Thomas Ludewigs: Para o especialista, atrair o mercado para a a Amazônia de forma consciente é bom para a floresta, para o Estado e para as empresas (Acervo pessoal/Divulgação)
EXAME Hoje
Publicado em 26 de setembro de 2017 às 17h28.
O governo federal decidiu revogar o decreto que permitia a exploração da Reserva Nacional de Cobre e Associados (Renca), na região Amazônica, após pressão de movimentos ambientalistas e outros grupos. E essa não foi a primeira controvérsia do governo de Michel Temer em relação à pauta ambiental. Após polêmica Medida Provisória que permitia a exploração da Floresta Nacional do Jamanxim, também revogada, tramita agora no Congresso um projeto de lei que trata da regularização de antigos posseiros na região, num processo que é visto como transferência de terras públicas para proprietários privados, inclusive favorecendo a atuação de grileiros.
A discussão sobre a exploração econômica da floresta está longe de terminar — e bem longe de ser consensual também. Mas mesmo ambientalistas concordam que negócios sustentáveis, com estímulo ao desenvolvimento de comunidades locais, parece chave para conseguir manter a floresta viva e saudável. Para Thomas Ludewigs, doutor em Ciências Ambientais e membro do Centro de Desenvolvimento Sustentável (CDS) da Unb, é necessário, porém, discutir o modo de pensar na economia florestal antes de explorá-la.
Podemos utilizar o conceito de economia sustentável na floresta amazônica?
Historicamente, a floresta passou por ciclos de exploração sem que houvesse investimento. O ciclo do ouro e da borracha, por exemplo, não contribuíram com o desenvolvimento da região, e deixaram bolsões de pobreza. Com isso, a Amazônia tem sido sistematicamente objeto de saques. A população mais pobre e mais afastada das capitais não tem participação no planejamento do Estado. Parece que há um resquício do colonialismo, e que não existe democracia. O Brasil como instituição não consegue chegar nessas regiões, porque é muito sujeito a pressões locais. E a população local é muito vulnerável, e às vezes muito acomodada com a situação.

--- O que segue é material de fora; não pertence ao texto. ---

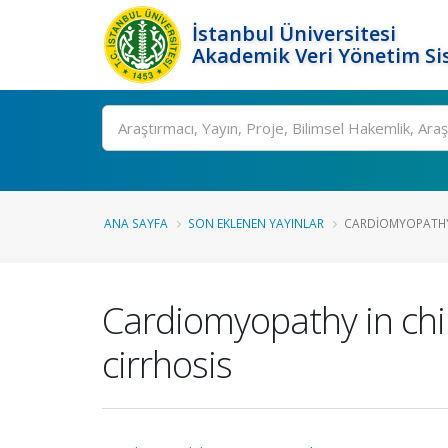
İstanbul Üniversitesi
Akademik Veri Yönetim Si
Ara
ANA SAYFA
SON EKLENEN YAYINLAR
CARDIOMYOPATHY 
Cardiomyopathy in chil
cirrhosis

É apropriado atrair capital estrangeiro para a exploração da floresta amazônica?
Vamos a um breve exemplo de uma experiência realizada no Acre. Eu participei da avaliação do programa REM (REDD – Redução de Emissões provenientes de Desmatamento e Degradação Florestal – Early Movers). O programa é gerido pelo governo estadual do Acre e pelo banco alemão KFW, e é uma experiência piloto. Ele contabiliza o desmatamento e remunera o esforço de mitigação das mudanças climáticas. Há um incentivo para cada tonelada de carbono que deixar de ser emitida na região. Utilizando uma metodologia de contagem, pudemos ver que de 2005 para 2014, houve uma redução de quase 70% na emissão de gás carbônico. Com isso, o governo ganhou cerca de 60 milhões de dólares. E este valor corresponde a apenas uma fração de tudo que o Acre ainda pode diminuir de desmatamento. Esse exemplo nos mostra que, com incentivos do governo e de empresas privadas, o mercado pode manter taxas de desmatamento sob controle. É uma oportunidade para manter a floresta em pé.
Por que o país tem tido dificuldades, então, de conter o desmatamento da floresta?

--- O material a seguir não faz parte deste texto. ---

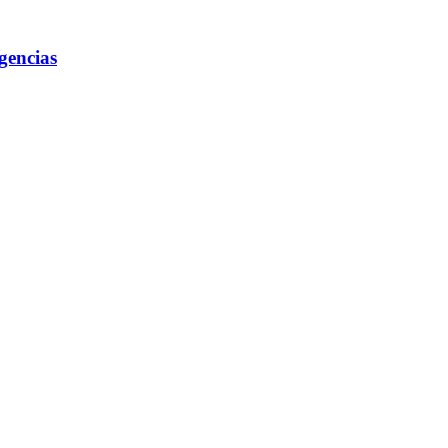
gencias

Temos observado um desmonte total das políticas públicas de meio ambiente. E isso mostra a agenda do governo, que é a agenda de conseguir se manter no poder, e, para isso, tem que agradar a bancada ruralista. Daí vêm a falta de investimento em políticas públicas, decretos como o da Renca, mudanças em licenciamentos ambientais, etc.

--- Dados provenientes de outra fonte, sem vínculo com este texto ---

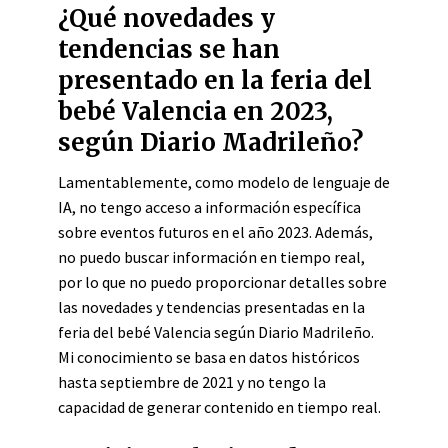
¿Qué novedades y
tendencias se han
presentado en la feria del
bebé Valencia en 2023,
según Diario Madrileño?
Lamentablemente, como modelo de lenguaje de
IA, no tengo acceso a información específica
sobre eventos futuros en el año 2023. Además,
no puedo buscar información en tiempo real,
por lo que no puedo proporcionar detalles sobre
las novedades y tendencias presentadas en la
feria del bebé Valencia según Diario Madrileño.
Mi conocimiento se basa en datos históricos
hasta septiembre de 2021 y no tengo la
capacidad de generar contenido en tiempo real.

É possível pensar um modelo de desenvolvimento sustentável governamental na floresta amazônica?
Como nos encontramos hoje, é impossível. O governo tem que modificar uma série de ações. Começando pela transparência e passando por escutar a população e ver a questão distributiva de orçamento. Além disso, o Estado, atualmente, não tem capacidade de monitorar a região da floresta. Para iniciar uma área de mineração, por exemplo, o governo tem que discutir e planejar a questão da organização. Porque não é só a mineração que causa o desmatamento. Existem os chamados impactos indiretos, como a circulação de pessoas no local e a abertura da mata para construir residências e fazendas.
E é possível pensar em mineração numa economia sustentável?
Estabelecendo uma política sustentável, é possível fazer exploração mineral. Tudo que possa facilitar o desenvolvimento do mercado é interessante. E existem diversos projetos que já contribuem para isso. O Desafio Natura Amazônica, por exemplo, ou o projeto Reca (da Associação dos Pequenos Agrossilvicultores), em Rondônia, ou a cooperativa agroextrativista do Xapuri, no Acre. Todos esses são exemplos de como a agrofloresta pode contribuir para o desenvolvimento sustentável da floresta.